What is a Braganza Duty?
The so-called Braganza duty derives from the English Supreme Court decision in Braganza v BP Shipping Limited [2015] UKSC 17 (the ‘Braganza Judgment’). This was an employment law case in which no element of public law arose and which involved the exclusion of a death in service benefit where the employer was of the view that the deceased had died by suicide.
The English Supreme Court noted that while it is not for the courts to re-write bargain terms between parties, where the contract gives discretion to one party to make a decision that will impact rights held by both parties under the contract, there is a clear conflict of interest. It further noted that the conflict is heightened where there is an imbalance of power between the contracting parties, for example an employer/employee relationship and in these circumstances, the courts will imply a duty as to the manner in which those powers are exercised.
In Braganza, the court adopted a two-limb test for determining a breach of this duty; firstly, it will assess whether the correct matters have been taken into account by a party in reaching a decision to exercise its discretion under the contract, and secondly, the court will assess whether the result of this exercise of discretion is so outrageous that no reasonable decision-maker could have reached it.

> Things to do
a – From the Braganza duty passage, transcribe everything from "The so-called Braganza" down to "died by suicide.".
b – In the Braganza duty passage, what benefit was excluded in the case that gave rise to the duty?

(Dataset records)

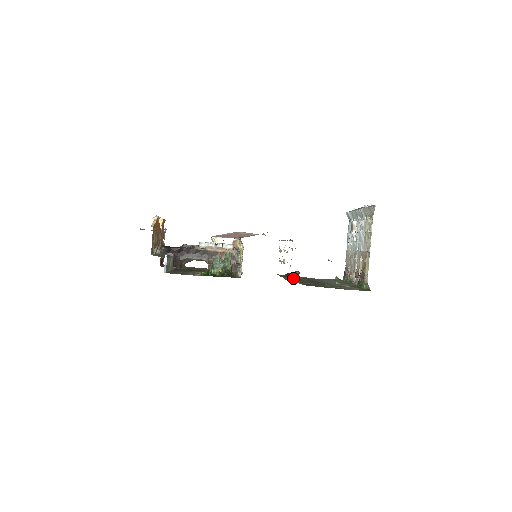
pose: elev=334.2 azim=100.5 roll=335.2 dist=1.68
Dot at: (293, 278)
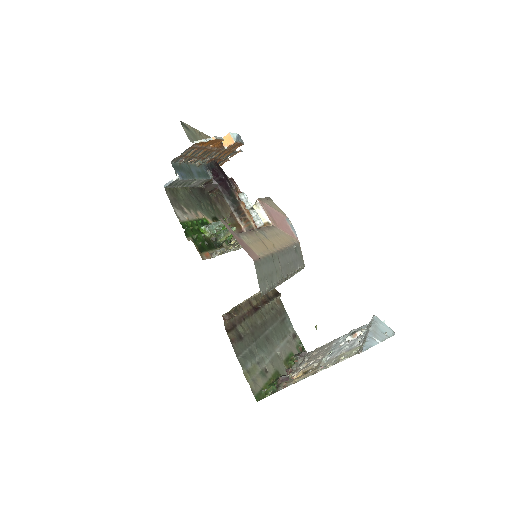
Dot at: (226, 313)
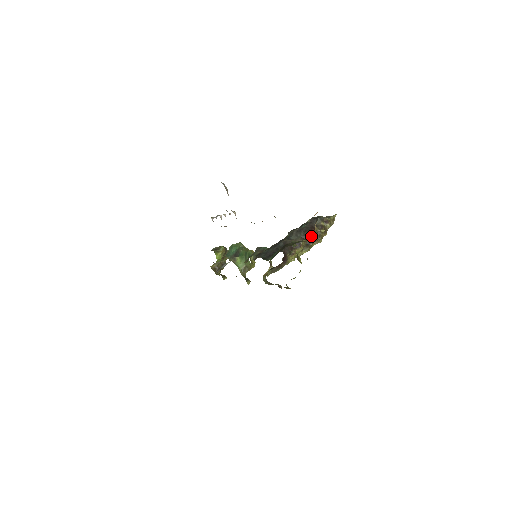
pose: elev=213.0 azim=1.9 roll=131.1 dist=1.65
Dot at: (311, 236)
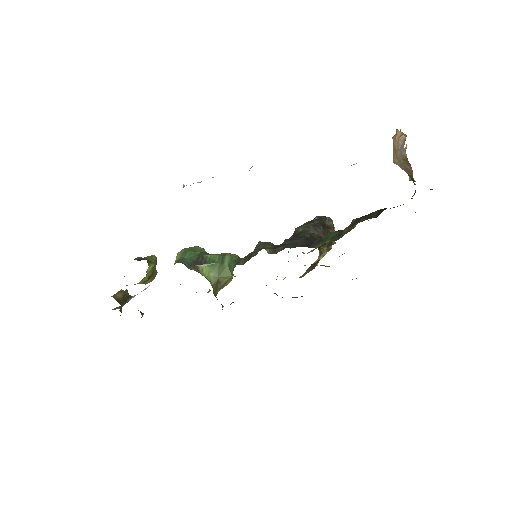
Dot at: occluded
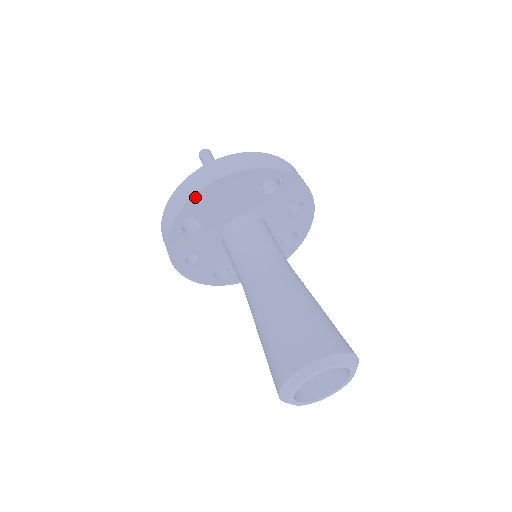
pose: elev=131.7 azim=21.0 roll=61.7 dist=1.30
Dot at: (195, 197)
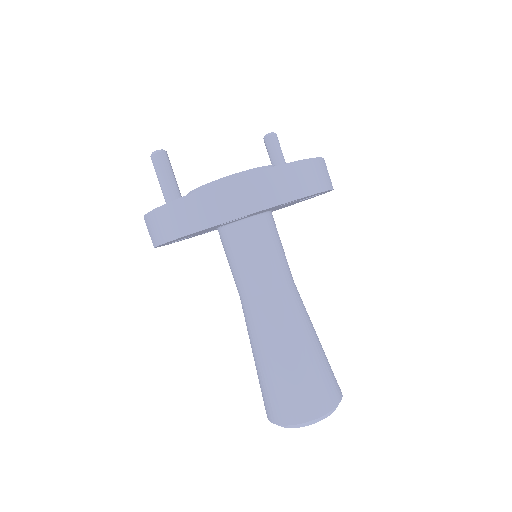
Dot at: (157, 246)
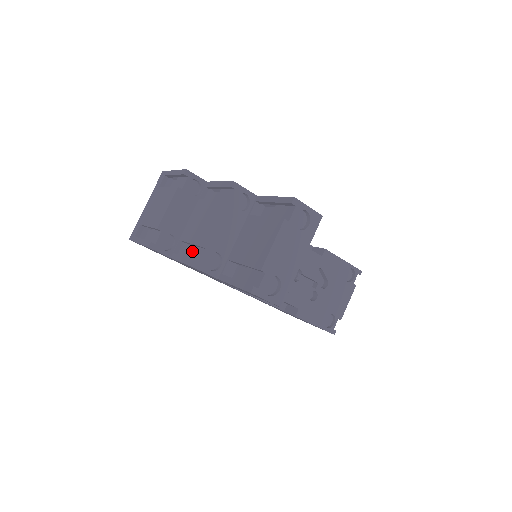
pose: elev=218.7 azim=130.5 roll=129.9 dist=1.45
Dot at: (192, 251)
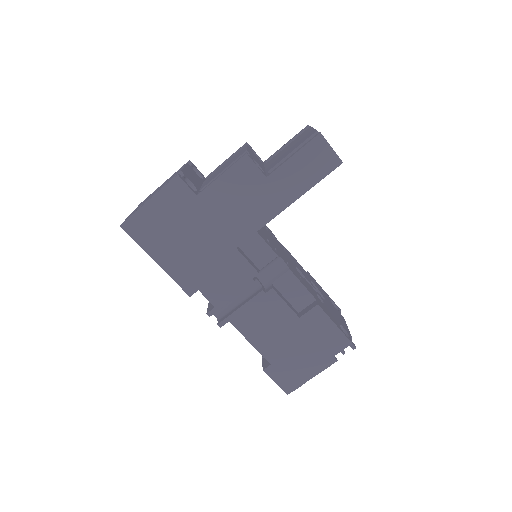
Dot at: occluded
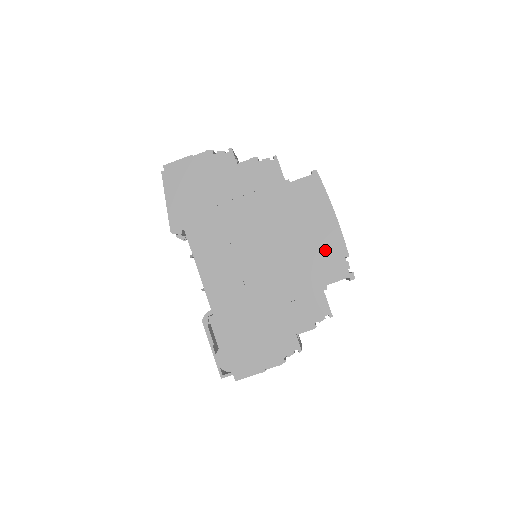
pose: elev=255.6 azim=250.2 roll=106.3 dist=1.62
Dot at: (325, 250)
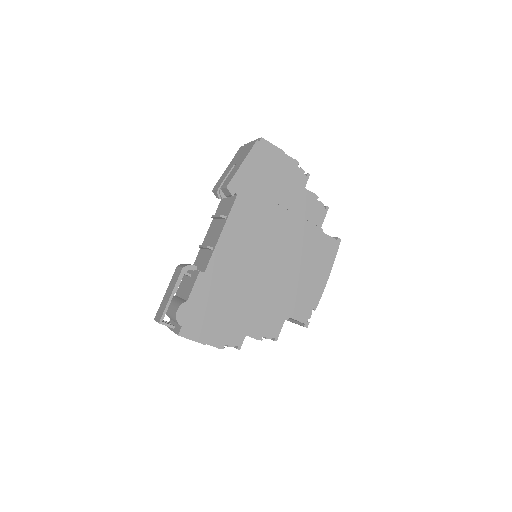
Dot at: (306, 294)
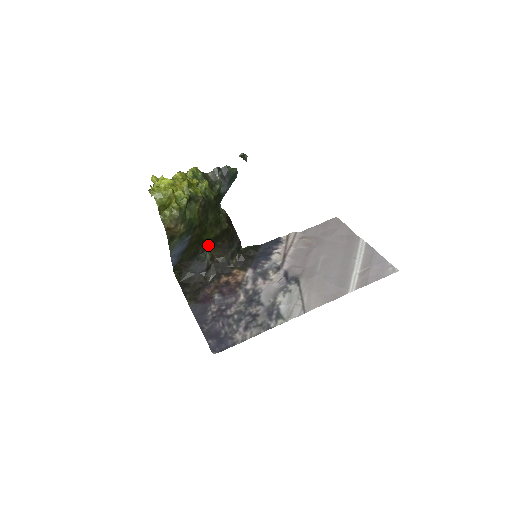
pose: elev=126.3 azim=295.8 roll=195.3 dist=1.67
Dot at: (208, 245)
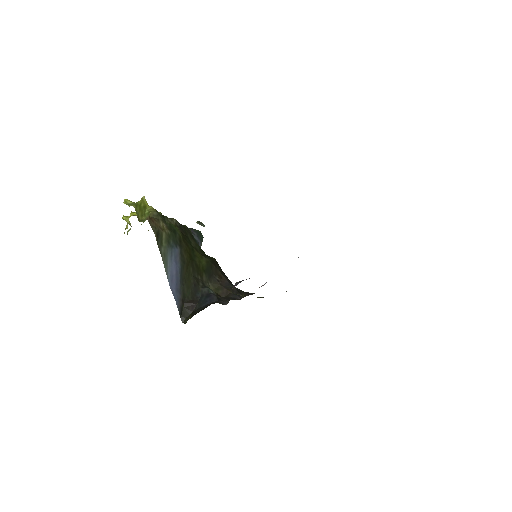
Dot at: (206, 279)
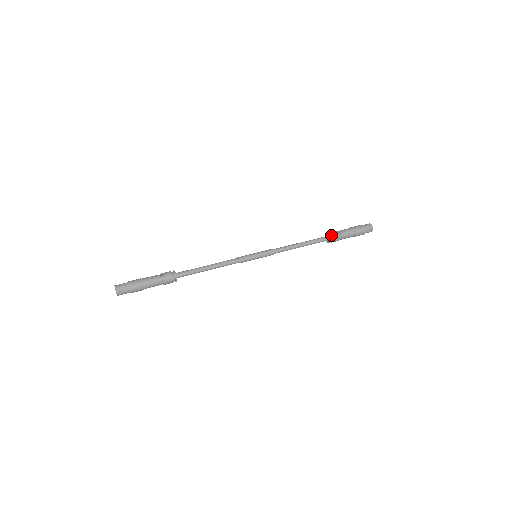
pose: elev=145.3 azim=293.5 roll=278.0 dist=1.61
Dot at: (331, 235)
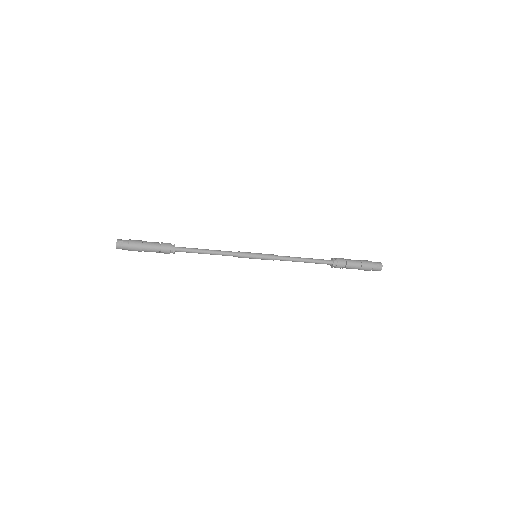
Dot at: (336, 258)
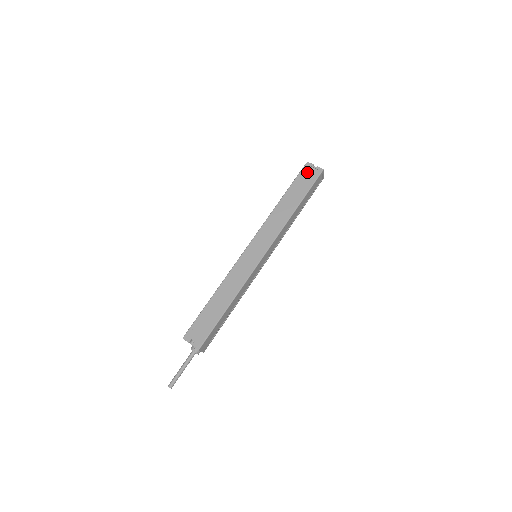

> Solved problems
a –
The so-called Braganza duty derives from the English Supreme Court decision in Braganza v BP Shipping Limited [2015] UKSC 17 (the ‘Braganza Judgment’). This was an employment law case in which no element of public law arose and which involved the exclusion of a death in service benefit where the employer was of the view that the deceased had died by suicide.

b – A death in service benefit was excluded.